Gender: The absolute bioavailability of tramadol was 73% in males and 79% in females. The plasma clearance was 6.4 ml/min/kg in males and 5.7 ml/min/kg in females following a 100 mg IV dose of tramadol. Following a single oral dose, and after adjusting for body weight, females had a 12% higher peak tramadol concentration and a 35% higher area under the concentration-time curve compared to males. This difference may not be of any clinical significance.
Clinical Studies: Ultram (tramadol hydrochloride) has been given in single oral doses of 50, 75, 100, 150 and 200 mg to patients with pain following surgical procedures (orthopedic, gynecological, cesarean section) and pain following oral surgery (extraction of impacted molars).

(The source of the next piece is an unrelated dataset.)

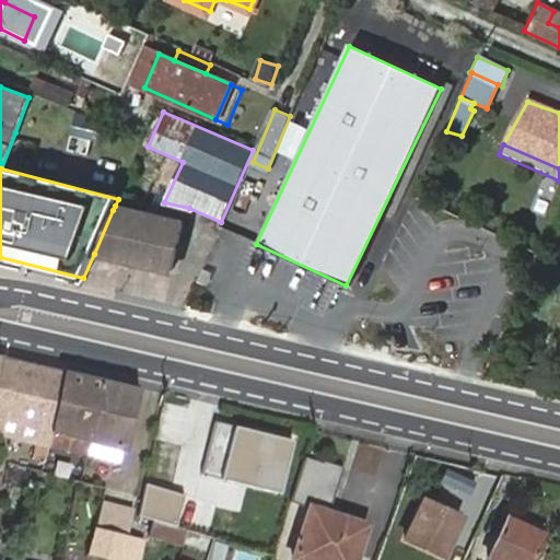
[(113,210),(94,254),(170,270),(179,221),(128,209),(126,211),(113,210)]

In single-dose models of pain following oral surgery, pain relief was demonstrated in some patients at doses of 50 mg and 75 mg. A dose of 100 mg Ultram tended to provide analgesia superior to codeine sulfate 60 mg, but it was not effective as the combination of aspirin 650 mg with codeine phosphate 60 mg. In single-dose models of pain following surgical procedures, 150 mg provided analgesia generally comparable to the combination of acetaminophen 650 mg with propoxyphene napsylate 100 mg, with a tendency toward later peak effect.

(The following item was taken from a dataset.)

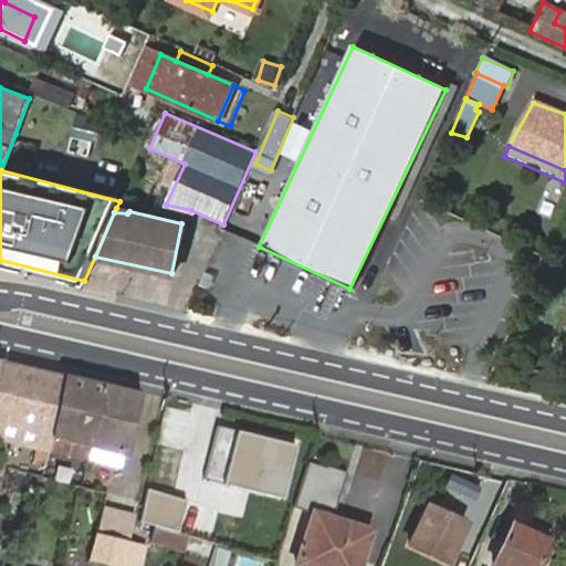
[(2,359),(0,371),(0,426),(52,439),(53,439),(93,449),(105,385),(66,375),(2,359)]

Ultram (tramadol hydrochloride) has been studied in three long-term controlled trials involving a total of 820 patients with 530 patients receiving Ultram. Patients with chronic conditions such as low back pain, cancer, neuropathic pain and orthopedic and joint conditions entered a double-blind phase of one to three months. Average daily doses of approximately 250 mg of Ultram in divided doses produced analgesia comparable with five doses of acetaminophen 300 mg with codeine phosphate 30 mg (Tylenol® with Codeine #3) daily five doses of aspirin 325 mg with codeine phosphate 30 mg daily and with two to three doses of acetaminophen 500 mg with oxycodone hydrochloride 5 mg (Tylox®) daily. Following the double-blind period, some patients took Ultram in an open period for up to two years.